EXCERPT PROVIDED:
Els Opsomer's monumental stainless steel sculpture is inspired by poems written by the Congolese author Kasele Laïsi Watuta about Jette. The work plays with the different angles of view offered by the land and the surrounding apartments. From the blocks, the enlarged handwriting of the artist's hand gives a verse of the poet in French and Dutch. From below, the elements of the sculpture can be used by local children to sit or play.

The visual artist Els Opsomer also designed a series of urban landscapes that she displayed on a block of buildings.

The tension between alienation and meeting in big cities is central to Kasele's poems and echoes in Opsomer's work. The artist opened an austere apartment building to the world by gluing large photos and poems to its facades. It has thus created a trompe-l'oeil effect to widen the horizon of the residences.

MATERIAL PROVIDED:

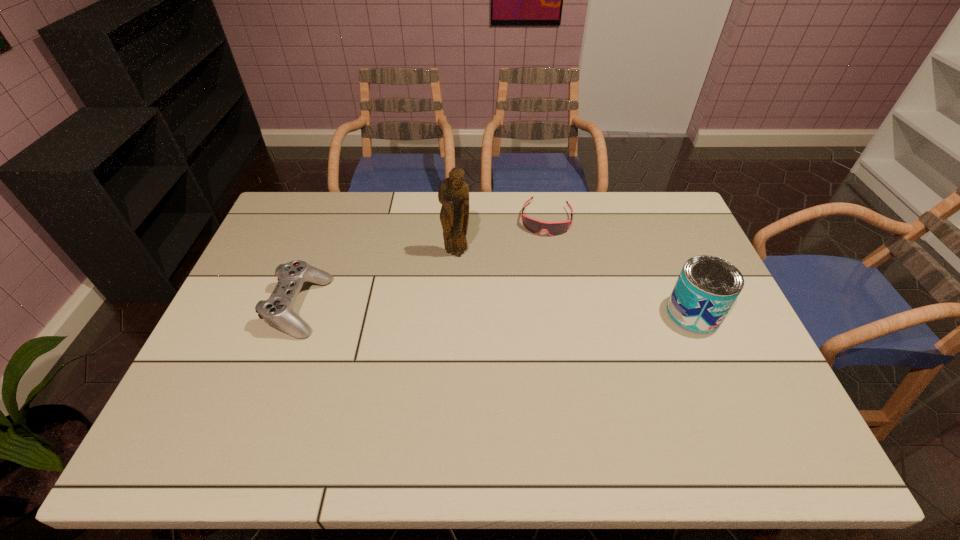
Find the location of a particular element. vacant space that satisfies the following two spatial constraints: 1. on the front side of the second tallest object; 2. on the left side of the tallest object is located at coordinates (453, 313).

Where is `vacant region that satisfies the following two spatial constraints: 1. on the back side of the third object from right to left; 2. on the left side of the goggles`? This screenshot has width=960, height=540. vacant region that satisfies the following two spatial constraints: 1. on the back side of the third object from right to left; 2. on the left side of the goggles is located at coordinates (459, 219).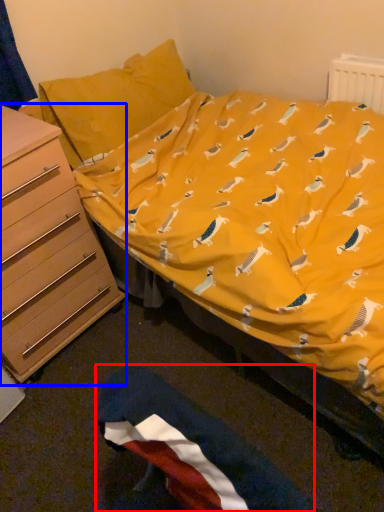
Question: Which object appears closest to the camera in this image, flag (highlighted by a red box) or chest of drawers (highlighted by a blue box)?

Choices:
 (A) flag
 (B) chest of drawers

Answer: (A)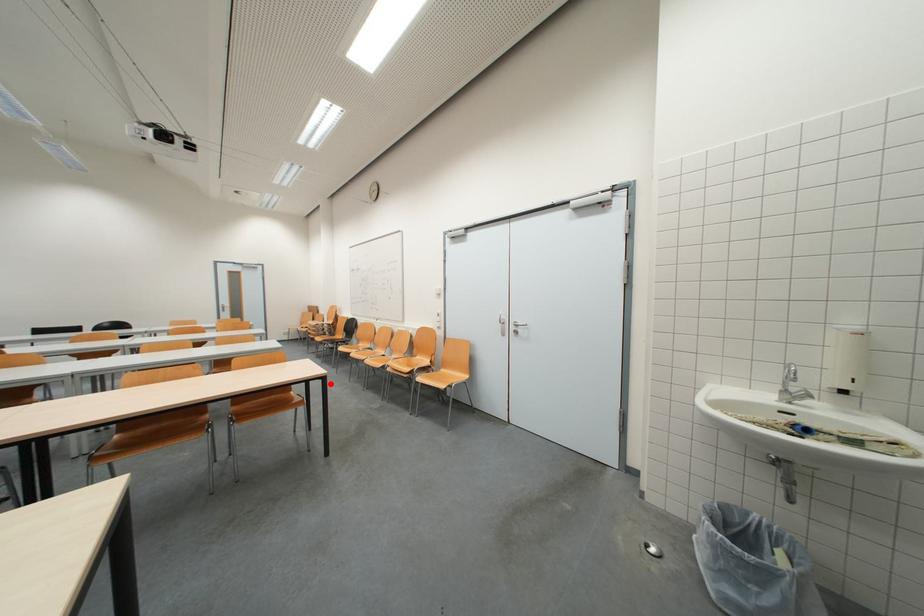
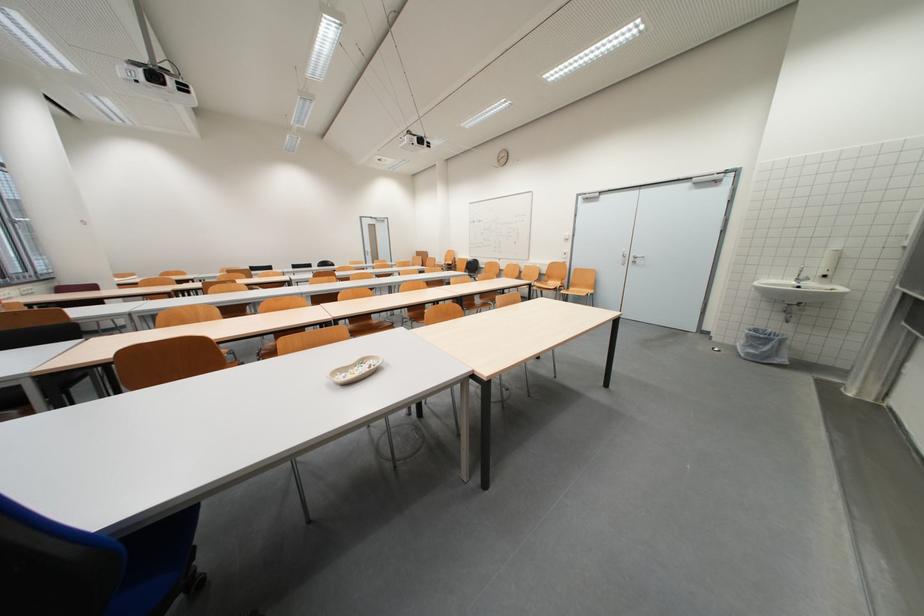
Question: I am providing you with two images of the same scene from different viewpoints. Image1 has a red point marked. In image2, the corresponding 3D location appears at what relative position? Reply with the corresponding letter.

Choices:
 (A) Closer
 (B) Farther

Answer: (B)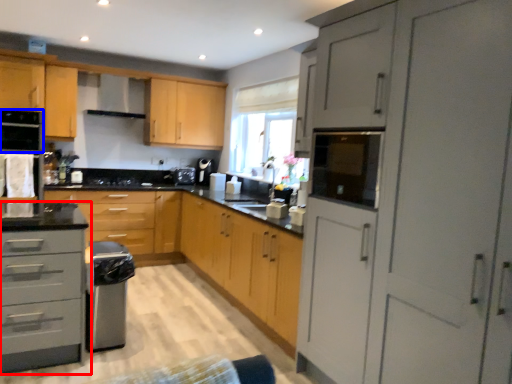
Question: Among these objects, which one is farthest to the camera, cabinetry (highlighted by a red box) or appliance (highlighted by a blue box)?

Choices:
 (A) cabinetry
 (B) appliance

Answer: (B)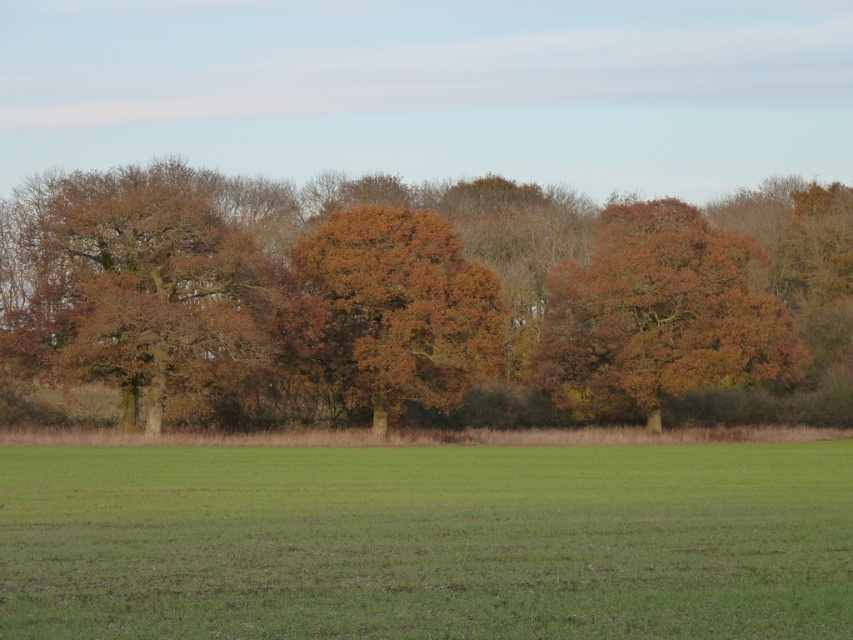
Does brown textured trees at center lie behind brown matte tree at center-right?

No.

Who is more forward, (503, 204) or (666, 388)?

Point (666, 388)

Image resolution: width=853 pixels, height=640 pixels. What do you see at coordinates (427, 300) in the screenshot?
I see `brown textured trees at center` at bounding box center [427, 300].

Locate an element on the screen. This screenshot has width=853, height=640. brown textured trees at center is located at coordinates (427, 300).

Find the location of a particular element. green grass at center is located at coordinates (426, 541).

Who is higher up, green grass at center or brown matte tree at center-right?

brown matte tree at center-right is higher up.

Between point (416, 616) and point (627, 230), which one is positioned behind?

Positioned behind is point (627, 230).

Locate an element on the screen. green grass at center is located at coordinates (426, 541).

Who is lower down, brown matte tree at left or brown matte tree at center-right?

brown matte tree at center-right is lower down.

Does brown matte tree at left appear on the right side of brown matte tree at center-right?

In fact, brown matte tree at left is to the left of brown matte tree at center-right.

The height and width of the screenshot is (640, 853). Describe the element at coordinates (137, 289) in the screenshot. I see `brown matte tree at left` at that location.

You are a GUI agent. You are given a task and a screenshot of the screen. Output one action in this format:
    pyautogui.click(x=<x>, y=<y>)
    Task: Click on the brown matte tree at left
    
    Given the screenshot: What is the action you would take?
    pyautogui.click(x=137, y=289)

EXPLORE THE MATERIAL:
**a)** Copy the passage on Els Opsomer's sculpture word for word, from "Els Opsomer's monumental" to "of the residences.".
**b)** Answer these questions using the passage on Els Opsomer's sculpture:
(i) What material is the monumental sculpture made of?
(ii) In which two languages does the enlarged handwriting show the poet's verse?
(iii) What did the artist glue to the facades of the apartment building?

ANSWERS IN ORDER:
**a)**
Els Opsomer's monumental stainless steel sculpture is inspired by poems written by the Congolese author Kasele Laïsi Watuta about Jette. The work plays with the different angles of view offered by the land and the surrounding apartments. From the blocks, the enlarged handwriting of the artist's hand gives a verse of the poet in French and Dutch. From below, the elements of the sculpture can be used by local children to sit or play.

The visual artist Els Opsomer also designed a series of urban landscapes that she displayed on a block of buildings.

The tension between alienation and meeting in big cities is central to Kasele's poems and echoes in Opsomer's work. The artist opened an austere apartment building to the world by gluing large photos and poems to its facades. It has thus created a trompe-l'oeil effect to widen the horizon of the residences.

**b)**
(i) Stainless steel.
(ii) French and Dutch.
(iii) Large photos and poems.